━━ Extrait du document

Zone 51/CIA : une redite, comme rapport, mais à lire quand même
C'est encore un peu l'été et la presse n'a rien à se mettre sous la main (les journalistes ignorent jusqu'au nom de JJ Cale, c'est vous dire). Alors lorsque la CIA remet un rapport sur l'existence de la fameuse base 51, jusqu'ici toujours niée, pensez donc, on y a droit à Roswell et aux extra-terrestres en papier mâché ou en caoutchouc façon Jacques Pradel. Car bien entendu, pas un des journalistes ne s'est coltiné la LECTURE attentive de ce volumineux opus de plus de 300 pages. Et pas un ne s'est aperçu que tout avait déjà été écrit et répandu à l'extérieur dans une version expurgée, il est vrai (*) ! Et pourtant, cela regorge d'informations, dont je vais bien sûr vous livrer les premières bribes ici-même, en attendant de pousser plus loin la lecture. Sans trop de surprises, ce rapport démontre une chose évidente : à Groom Lake, il y avait des machines volantes étonnantes, certes, mais de fabrication humaine seulement. Et des êtres humains surtout comme pilotes, obligés à une réserve bien verrouillée, étant donné le contexte, celui de la Guerre Froide, où tous les articles de presse étaient épluchés par les espions adverses, même les journaux de jardinage. Cette sortie estivale de documents de la CIA est donc l'occasion de revisiter un pan de l'histoire contemporaine. Mais commençons tout d'abord par des engins volants venus d'ailleurs. De l'URSS tout d'abord...

━━━━

> [Consigne A]: Selon l'extrait sur la zone 51, combien de pages compte le rapport remis par la CIA ?

━━ Informations extraites

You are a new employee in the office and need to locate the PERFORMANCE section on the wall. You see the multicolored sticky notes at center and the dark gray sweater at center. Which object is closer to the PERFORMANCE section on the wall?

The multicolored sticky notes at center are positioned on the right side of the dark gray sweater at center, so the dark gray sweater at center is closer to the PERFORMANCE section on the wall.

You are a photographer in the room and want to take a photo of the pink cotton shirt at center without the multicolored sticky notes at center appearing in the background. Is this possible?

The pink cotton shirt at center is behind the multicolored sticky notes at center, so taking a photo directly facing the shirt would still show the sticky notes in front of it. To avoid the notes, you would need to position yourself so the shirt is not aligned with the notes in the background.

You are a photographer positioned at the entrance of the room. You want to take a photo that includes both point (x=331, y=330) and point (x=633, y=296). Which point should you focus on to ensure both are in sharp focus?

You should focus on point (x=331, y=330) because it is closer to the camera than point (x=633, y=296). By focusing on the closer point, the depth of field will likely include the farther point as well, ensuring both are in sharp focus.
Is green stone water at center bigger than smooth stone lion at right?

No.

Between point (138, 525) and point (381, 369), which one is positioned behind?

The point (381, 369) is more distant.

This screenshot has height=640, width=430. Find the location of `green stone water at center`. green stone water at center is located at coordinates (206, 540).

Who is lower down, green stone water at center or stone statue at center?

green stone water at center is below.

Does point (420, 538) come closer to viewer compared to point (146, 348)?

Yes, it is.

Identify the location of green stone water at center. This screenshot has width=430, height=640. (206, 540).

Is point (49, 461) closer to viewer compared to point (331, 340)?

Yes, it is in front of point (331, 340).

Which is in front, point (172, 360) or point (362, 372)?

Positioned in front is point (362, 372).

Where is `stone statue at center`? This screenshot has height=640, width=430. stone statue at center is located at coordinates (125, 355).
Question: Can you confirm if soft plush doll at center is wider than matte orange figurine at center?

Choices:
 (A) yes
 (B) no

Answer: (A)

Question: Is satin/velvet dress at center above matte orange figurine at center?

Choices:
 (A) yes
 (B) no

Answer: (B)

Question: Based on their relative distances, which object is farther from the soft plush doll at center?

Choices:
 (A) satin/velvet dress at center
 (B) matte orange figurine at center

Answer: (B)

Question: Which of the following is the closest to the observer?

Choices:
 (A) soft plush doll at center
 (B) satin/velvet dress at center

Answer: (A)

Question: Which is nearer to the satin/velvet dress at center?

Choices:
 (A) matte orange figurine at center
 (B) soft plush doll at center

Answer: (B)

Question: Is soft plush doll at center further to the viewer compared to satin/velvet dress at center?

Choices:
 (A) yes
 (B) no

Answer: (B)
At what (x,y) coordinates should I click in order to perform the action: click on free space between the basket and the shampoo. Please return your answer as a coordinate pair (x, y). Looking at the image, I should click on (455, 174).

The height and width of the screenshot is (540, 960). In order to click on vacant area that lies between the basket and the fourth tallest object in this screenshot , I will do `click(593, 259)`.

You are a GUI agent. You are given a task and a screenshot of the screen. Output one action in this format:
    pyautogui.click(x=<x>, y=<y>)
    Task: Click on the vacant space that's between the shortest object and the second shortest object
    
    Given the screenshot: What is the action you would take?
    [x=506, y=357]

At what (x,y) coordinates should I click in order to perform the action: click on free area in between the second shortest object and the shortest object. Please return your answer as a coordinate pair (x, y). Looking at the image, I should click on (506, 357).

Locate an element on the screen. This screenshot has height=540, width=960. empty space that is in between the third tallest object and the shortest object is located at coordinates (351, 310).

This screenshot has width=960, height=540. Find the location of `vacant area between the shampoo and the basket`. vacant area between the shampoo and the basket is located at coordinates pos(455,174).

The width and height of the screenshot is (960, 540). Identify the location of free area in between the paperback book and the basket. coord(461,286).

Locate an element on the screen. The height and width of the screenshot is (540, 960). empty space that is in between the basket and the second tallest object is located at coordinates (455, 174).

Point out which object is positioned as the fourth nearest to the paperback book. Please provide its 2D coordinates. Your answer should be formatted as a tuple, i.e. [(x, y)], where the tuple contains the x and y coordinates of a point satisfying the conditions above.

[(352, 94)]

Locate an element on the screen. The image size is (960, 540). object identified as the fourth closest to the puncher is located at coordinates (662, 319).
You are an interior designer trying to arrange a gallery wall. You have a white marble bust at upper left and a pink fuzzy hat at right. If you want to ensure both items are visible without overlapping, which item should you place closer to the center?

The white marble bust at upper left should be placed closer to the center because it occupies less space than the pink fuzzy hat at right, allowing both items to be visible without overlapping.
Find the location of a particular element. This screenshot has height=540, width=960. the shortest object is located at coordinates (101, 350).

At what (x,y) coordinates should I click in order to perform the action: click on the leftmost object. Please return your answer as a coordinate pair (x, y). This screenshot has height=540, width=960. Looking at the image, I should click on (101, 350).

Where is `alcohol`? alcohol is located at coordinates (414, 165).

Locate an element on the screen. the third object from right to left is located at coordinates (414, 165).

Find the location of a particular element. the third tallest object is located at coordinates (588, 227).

━━━━

> [Consigne B]: Parmi les lignes de la collection ci-dessus, recopiez telle quelle la partie qui s'ouvre sur la ligne contenant "This screenshot has width=960, height=540." et se ferme sur celle contenant "The width and", ces deux lignes comprises.

> [Résultat A]: Plus de 300 pages.

> [Résultat B]:
This screenshot has width=960, height=540. Find the location of `vacant area between the shampoo and the basket`. vacant area between the shampoo and the basket is located at coordinates pos(455,174).

The width and height of the screenshot is (960, 540). Identify the location of free area in between the paperback book and the basket. coord(461,286).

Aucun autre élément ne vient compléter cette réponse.